LITHUANIA SEEKS THE ADOPTION OF THE INTERNATIONAL TREATY THAT WILL BAN THE USE OF CLUSTER MUNITIONS, WHICH CAUSE UNJUSTIFIABLE SUFFERING TO CIVILIANS
On 22 February, Lithuania joined Wellington declaration that will ban the use of cluster munitions, which cause unjustifiable suffering to civilians. Eighty-two countries signed the declaration and thus confirmed the goal to ban these munitions. They also welcomed the initiative to hold a conference in Dublin on 19 May. This instrument of international law that will prohibit the use of the munitions should be adopted at the conference.
This instrument would be legally binding for all countries and would ban the use and proliferation of cluster bombs, which cause unjustifiable suffering to civilians.
Such a decision was approved of at a conference in Wellington, the capital of New Zealand, when representatives from 103 countries discussed the principles and the main provisions of the future international treaty.
At the Wellington Conference, particular attention was dedicated to the issues of definition of cluster munitions, to the solution of problems, caused by unexploded cluster munitions, as well as to the participation in the joint missions and trainings together with countries that would not become parties to the convention.
Lithuania comprehensively seeks that the principles of the international humanitarian law would be consolidated in the practice of the international cooperation, and also in the area of limitation on warfare means and methods.
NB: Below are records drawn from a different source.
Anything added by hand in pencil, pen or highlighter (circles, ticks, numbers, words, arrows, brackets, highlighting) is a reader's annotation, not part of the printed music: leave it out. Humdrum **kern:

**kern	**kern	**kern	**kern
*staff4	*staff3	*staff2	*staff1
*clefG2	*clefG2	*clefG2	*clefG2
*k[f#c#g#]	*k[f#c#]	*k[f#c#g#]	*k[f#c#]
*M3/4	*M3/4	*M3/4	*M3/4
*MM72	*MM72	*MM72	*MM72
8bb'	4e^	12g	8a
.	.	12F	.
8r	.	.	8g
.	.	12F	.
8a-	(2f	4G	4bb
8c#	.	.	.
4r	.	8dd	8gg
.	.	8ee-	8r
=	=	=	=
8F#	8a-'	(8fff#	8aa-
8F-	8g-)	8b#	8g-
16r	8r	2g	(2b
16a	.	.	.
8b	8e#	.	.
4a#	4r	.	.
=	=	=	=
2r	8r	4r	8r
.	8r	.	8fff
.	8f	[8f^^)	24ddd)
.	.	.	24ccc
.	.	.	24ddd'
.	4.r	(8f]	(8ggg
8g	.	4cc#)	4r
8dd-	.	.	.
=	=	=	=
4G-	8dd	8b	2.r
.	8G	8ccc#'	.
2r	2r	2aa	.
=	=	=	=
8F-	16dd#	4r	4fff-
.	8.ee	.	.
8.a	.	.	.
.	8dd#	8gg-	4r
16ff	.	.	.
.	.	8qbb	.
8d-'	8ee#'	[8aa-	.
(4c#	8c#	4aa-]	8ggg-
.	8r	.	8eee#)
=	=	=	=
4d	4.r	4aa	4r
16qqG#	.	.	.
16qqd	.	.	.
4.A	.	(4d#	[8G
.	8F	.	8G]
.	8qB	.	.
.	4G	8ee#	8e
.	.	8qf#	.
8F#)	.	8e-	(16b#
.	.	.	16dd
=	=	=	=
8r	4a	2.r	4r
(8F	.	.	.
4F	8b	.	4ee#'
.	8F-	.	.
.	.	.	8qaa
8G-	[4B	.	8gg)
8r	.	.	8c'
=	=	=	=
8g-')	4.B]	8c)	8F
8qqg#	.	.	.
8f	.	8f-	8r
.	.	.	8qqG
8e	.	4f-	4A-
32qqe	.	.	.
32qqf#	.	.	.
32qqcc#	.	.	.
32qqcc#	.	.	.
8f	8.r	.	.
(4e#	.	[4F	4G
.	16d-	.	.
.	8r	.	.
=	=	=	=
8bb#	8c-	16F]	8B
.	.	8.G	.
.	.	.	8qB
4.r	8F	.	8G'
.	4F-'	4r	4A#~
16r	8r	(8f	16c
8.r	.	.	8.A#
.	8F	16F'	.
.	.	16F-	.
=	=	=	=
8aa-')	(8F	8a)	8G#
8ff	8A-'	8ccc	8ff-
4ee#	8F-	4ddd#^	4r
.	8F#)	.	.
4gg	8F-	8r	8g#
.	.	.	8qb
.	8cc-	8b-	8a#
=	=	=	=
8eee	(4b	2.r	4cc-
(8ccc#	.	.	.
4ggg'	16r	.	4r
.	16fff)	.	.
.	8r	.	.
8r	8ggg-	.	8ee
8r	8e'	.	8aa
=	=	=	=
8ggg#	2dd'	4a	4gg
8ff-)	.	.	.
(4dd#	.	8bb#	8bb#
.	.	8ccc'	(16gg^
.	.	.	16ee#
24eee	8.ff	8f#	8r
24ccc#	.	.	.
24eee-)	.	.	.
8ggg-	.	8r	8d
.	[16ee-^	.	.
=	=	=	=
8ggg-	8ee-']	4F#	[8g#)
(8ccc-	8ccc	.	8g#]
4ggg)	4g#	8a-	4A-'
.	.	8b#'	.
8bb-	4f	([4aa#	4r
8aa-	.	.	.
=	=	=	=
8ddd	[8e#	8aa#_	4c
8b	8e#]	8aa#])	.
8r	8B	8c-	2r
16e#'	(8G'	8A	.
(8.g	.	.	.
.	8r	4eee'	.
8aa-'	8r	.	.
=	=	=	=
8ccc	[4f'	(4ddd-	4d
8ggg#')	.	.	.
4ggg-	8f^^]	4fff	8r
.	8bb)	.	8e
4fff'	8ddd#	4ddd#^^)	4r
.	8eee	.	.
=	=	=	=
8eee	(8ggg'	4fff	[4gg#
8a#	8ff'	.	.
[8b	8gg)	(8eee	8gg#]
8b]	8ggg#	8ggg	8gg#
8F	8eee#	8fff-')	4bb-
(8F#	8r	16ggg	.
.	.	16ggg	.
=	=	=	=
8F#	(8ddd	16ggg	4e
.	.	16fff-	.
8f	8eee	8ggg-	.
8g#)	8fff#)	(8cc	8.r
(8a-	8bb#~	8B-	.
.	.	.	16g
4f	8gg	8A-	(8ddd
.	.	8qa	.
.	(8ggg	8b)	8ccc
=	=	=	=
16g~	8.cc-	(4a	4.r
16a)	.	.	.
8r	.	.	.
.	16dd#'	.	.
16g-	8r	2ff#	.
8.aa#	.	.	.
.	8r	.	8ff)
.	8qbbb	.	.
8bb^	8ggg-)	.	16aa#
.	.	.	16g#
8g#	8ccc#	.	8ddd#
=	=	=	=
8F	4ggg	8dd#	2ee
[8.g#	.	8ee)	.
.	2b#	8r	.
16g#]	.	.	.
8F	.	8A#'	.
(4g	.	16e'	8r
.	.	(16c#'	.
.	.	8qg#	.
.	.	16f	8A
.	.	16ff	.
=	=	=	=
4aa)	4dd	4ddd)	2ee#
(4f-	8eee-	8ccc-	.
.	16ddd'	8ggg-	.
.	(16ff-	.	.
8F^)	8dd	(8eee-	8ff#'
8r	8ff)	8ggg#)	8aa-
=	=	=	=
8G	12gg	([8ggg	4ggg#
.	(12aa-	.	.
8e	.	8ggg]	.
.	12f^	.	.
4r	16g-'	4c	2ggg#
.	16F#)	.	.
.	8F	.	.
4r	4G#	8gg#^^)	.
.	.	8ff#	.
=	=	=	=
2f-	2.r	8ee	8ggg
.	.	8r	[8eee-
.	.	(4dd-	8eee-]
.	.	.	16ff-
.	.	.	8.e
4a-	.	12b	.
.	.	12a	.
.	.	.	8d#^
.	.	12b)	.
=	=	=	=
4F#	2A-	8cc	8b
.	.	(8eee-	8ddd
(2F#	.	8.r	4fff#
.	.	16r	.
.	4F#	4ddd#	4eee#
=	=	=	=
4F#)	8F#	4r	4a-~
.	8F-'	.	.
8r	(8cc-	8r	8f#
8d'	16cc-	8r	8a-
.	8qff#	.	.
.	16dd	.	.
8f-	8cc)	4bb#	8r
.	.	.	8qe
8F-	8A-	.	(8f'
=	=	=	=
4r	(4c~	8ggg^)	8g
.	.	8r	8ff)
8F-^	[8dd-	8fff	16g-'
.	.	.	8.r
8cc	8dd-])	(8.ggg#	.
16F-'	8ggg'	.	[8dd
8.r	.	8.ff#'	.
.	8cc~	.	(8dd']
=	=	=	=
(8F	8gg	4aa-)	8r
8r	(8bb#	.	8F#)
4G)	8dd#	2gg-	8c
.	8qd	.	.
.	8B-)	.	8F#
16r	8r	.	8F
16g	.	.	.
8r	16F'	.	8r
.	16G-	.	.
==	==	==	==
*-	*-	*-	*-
Our country actively supports the initiatives of the international community to ban the use of cluster munitions, which cause unjustifiable suffering to civilians.
The Lithuanian armed forces do not keep cluster munitions in their arsenals and do not plan to obtain them. Currently, the issues of possible limitation on cluster munitions or their total prohibition are analysed by the Group of Governmental Experts of States Parties to the United Nations Convention on Certain Conventional Weapons and, beyond the UN, in the process of commitment to conclude a legally binding international instrument, which is also called the Oslo Process.